The Georgia Straight
May 18-24, 2000

Dude Does His Best to Look Like A Lady
Eddie Izzard can't help talking about being the world's funniest - and only - transvestite comic

By Guy Macpherson

I swear I wasn't going to ask him about the woman's clothing. But when you talk to Eddie Izzard, the British comedian who plays the Arts Club Theatre Tuesday to Friday (May 23 to 26), the subject inevitably comes up. I promise, though, he brought it up first.

I know what you're thinking: British comic, women's clothing - so? The difference between Izzard and his countrymen in that Izzard's wardrobe has nothing to do with his act. He's not playing characters; he's doing standup. Izzard just happens to be a transvestite, and he's the funniest transvestite comic in the world. Granted that's not particularly difficult when you're also the only transvestite comic in the world. Although most comics have a hook, for Izzard dressing up as a woman is a way of life. And he gets tired of people assuming it's some sort of gimmick.

With reams of rave reviews from across North America in his press package all giving ample space to his sexuality, I was determined to leave the topic alone. And now here I am contributing to it. On the phone from Adelaide, Australia, Izzard started off with observations on a wide variety of subjects.

We talked about his itinerary ("I'm doing a world tour, but when you look at the globe, it isn't actually the world. We seem to have missed Asia out") and the meaning of life ("Never stick your dick in a toaster"), The Kind of Kensington (okay, I was talking about it, be he asked about Canadian sitcoms and it was the only one I could think of), Canada as Ireland vis--vis the U.S. ("The Irish don't have any sitcoms either, because they're right next to Britain and they watch all the British sitcoms"), his act ("It changes every day. I use my own boredom threshold to change material"), his influences (Richard Pryor, Steve Martin, Billy Connolly, Monty Pythons, the Goons), British standup ("We've got the biggest comedy scene in the world in London with 85 to 90 clubs"), and Canadian comics making it huge in Hollywood ("That's got to piss off a lot of American comics. I'm just trying to give you a sense of national pride").

So you see, I did my part. I wasn't going there. Honest. But when comparing himself to other British standups, he said: "My personality's different and people get confused about me being transvestite and think that has something to do with the comedy. So that visually gets in the way." I felt the subject was now fair game. I've long thought Izzard's wardrobe does get in the way of his comedy and that his crazy fame is a direct result of his unique situation in the world of standup. But he certainly makes a case against that line of thinking.

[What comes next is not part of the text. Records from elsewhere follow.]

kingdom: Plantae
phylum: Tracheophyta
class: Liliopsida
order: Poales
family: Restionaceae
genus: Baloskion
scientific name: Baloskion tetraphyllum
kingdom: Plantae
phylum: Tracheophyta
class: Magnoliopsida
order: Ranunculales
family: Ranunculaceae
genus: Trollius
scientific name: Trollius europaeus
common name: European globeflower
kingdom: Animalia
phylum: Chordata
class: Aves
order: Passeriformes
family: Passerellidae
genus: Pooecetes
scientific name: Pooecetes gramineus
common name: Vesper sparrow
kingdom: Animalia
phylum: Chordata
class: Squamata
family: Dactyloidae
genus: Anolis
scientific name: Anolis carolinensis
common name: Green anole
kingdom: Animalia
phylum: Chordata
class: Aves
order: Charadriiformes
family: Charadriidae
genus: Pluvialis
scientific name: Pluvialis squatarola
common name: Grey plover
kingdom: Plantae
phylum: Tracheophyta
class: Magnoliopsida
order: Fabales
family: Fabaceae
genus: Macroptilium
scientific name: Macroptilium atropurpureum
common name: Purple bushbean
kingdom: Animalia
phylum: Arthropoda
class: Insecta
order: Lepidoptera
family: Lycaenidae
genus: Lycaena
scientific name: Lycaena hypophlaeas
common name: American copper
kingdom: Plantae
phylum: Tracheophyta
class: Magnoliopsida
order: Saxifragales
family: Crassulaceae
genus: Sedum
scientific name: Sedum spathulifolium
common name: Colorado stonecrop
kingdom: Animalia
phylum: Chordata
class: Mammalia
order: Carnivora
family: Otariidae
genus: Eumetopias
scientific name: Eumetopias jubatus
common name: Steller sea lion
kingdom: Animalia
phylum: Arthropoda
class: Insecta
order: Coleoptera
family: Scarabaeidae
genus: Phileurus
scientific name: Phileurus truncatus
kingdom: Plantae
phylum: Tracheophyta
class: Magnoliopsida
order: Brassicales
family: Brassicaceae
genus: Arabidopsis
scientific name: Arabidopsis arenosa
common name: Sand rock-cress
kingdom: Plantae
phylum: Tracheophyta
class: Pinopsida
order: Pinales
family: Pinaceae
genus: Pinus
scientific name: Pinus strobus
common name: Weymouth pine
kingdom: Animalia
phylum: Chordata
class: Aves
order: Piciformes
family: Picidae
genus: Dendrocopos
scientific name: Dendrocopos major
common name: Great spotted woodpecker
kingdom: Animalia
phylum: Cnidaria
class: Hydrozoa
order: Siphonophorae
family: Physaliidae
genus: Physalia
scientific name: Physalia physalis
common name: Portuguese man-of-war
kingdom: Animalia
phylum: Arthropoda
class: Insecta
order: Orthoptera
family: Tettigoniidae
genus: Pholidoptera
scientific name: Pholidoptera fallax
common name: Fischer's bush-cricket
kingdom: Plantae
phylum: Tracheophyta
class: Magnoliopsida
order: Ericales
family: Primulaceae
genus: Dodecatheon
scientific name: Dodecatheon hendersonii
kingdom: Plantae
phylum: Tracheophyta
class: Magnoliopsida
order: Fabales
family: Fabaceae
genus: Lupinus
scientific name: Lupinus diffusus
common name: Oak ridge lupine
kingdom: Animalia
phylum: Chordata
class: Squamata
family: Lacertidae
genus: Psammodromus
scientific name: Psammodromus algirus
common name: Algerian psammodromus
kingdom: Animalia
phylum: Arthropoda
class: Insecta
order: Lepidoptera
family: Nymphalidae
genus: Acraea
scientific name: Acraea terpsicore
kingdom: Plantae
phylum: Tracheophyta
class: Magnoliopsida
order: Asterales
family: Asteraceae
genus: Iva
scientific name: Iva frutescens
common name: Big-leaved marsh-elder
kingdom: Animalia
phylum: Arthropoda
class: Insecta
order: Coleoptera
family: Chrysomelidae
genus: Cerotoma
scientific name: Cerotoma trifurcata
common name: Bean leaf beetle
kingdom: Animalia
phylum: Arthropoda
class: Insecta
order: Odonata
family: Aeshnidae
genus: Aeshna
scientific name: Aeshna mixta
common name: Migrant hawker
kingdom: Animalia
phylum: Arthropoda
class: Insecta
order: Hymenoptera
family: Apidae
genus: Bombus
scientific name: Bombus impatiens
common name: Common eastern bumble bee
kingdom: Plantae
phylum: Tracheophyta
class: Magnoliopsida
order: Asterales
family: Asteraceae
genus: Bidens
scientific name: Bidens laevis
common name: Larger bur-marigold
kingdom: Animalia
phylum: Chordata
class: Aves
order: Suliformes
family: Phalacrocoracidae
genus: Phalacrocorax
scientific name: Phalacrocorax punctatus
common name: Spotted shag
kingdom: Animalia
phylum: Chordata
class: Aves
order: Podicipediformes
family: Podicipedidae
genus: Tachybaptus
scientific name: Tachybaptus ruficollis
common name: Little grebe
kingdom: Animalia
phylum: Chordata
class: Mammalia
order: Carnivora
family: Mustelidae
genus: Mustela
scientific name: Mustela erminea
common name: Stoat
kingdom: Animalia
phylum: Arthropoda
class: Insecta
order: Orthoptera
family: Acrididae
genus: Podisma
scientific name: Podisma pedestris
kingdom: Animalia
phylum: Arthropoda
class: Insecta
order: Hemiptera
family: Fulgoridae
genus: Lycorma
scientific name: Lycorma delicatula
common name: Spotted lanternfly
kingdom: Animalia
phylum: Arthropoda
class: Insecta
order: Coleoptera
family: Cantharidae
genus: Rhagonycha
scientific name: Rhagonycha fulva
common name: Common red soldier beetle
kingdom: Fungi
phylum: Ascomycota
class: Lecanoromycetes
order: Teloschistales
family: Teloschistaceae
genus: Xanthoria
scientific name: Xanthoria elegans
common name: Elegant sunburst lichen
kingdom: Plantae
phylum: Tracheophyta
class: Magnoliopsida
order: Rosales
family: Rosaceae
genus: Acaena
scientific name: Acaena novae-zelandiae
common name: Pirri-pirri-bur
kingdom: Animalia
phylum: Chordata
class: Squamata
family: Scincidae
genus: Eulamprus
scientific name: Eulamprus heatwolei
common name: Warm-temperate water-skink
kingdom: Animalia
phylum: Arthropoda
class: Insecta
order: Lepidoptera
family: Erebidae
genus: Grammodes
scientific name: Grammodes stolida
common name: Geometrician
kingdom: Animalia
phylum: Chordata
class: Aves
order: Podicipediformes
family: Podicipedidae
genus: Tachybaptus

The 38-year old Izzard (who, for the record, is not gay) came out as transvestite when he was 23 but didn't tell his father about it until he was 29. At the age of 30 he performed his first gig in a dress. You can see why he might get a little edgy when insensitive journalists suggest it may just be a gimmick.

He bristled when asked how much of it has helped his career. "Jesus Christ," he said. "If being a transvestite is a gimmick, then I seem to have spent my entire life acting out this gimmick and I seem to know way too much about it. I tire of the idea because I did this thing [coming out] and it scared the shit out of me. Just put yourself in my place. I didn't even think it would work. Everyone advised me not to do it. No one seems to mention that it was a scary thing to do. That's fine. But the first thing is like, "'Is is a gimmick?' And I understand journalistically that you need to ask that, but it just comes up over an over again."

It's not easy being one of a kind. "Imagine if you had to launch a positive image of being transvestite around the world," he said. "How would you go about doing it? It's quite a tricky thing to do and get it to land perfectly. But just the fact that my career hasn't gone down the toilet is a big plus, I think."

Izzard's career is in no danger of going down the toilet. He continues to pack 'em in everywhere he goes. And he keeps getting roles in films (seven to date), including Velvet Goldmine and Mystery Men. He has three coming out this year alone.

Despite our ties to the British, Izzard said his shows are selling out quicker in the U.S. than in Canada. Vancouver's going to be a tough sell, he admitted. On his way up, he played here twice to good response, but little else. "People came and they went, 'Ha ha,'" he recalled. "They laughed. And then they went away and there was no buzz. It really was quite odd. It didn't build any momentum up. I was below the profile level. Sometimes if you're below a certain level it just doesn't ignite."

Vancouverites, like most people, love a good bandwagon, and with Izzard's success of late, he and the crowd will likely feed off each other. And, perhaps because we're polite Canadians, it's possible no one will even mention his attire.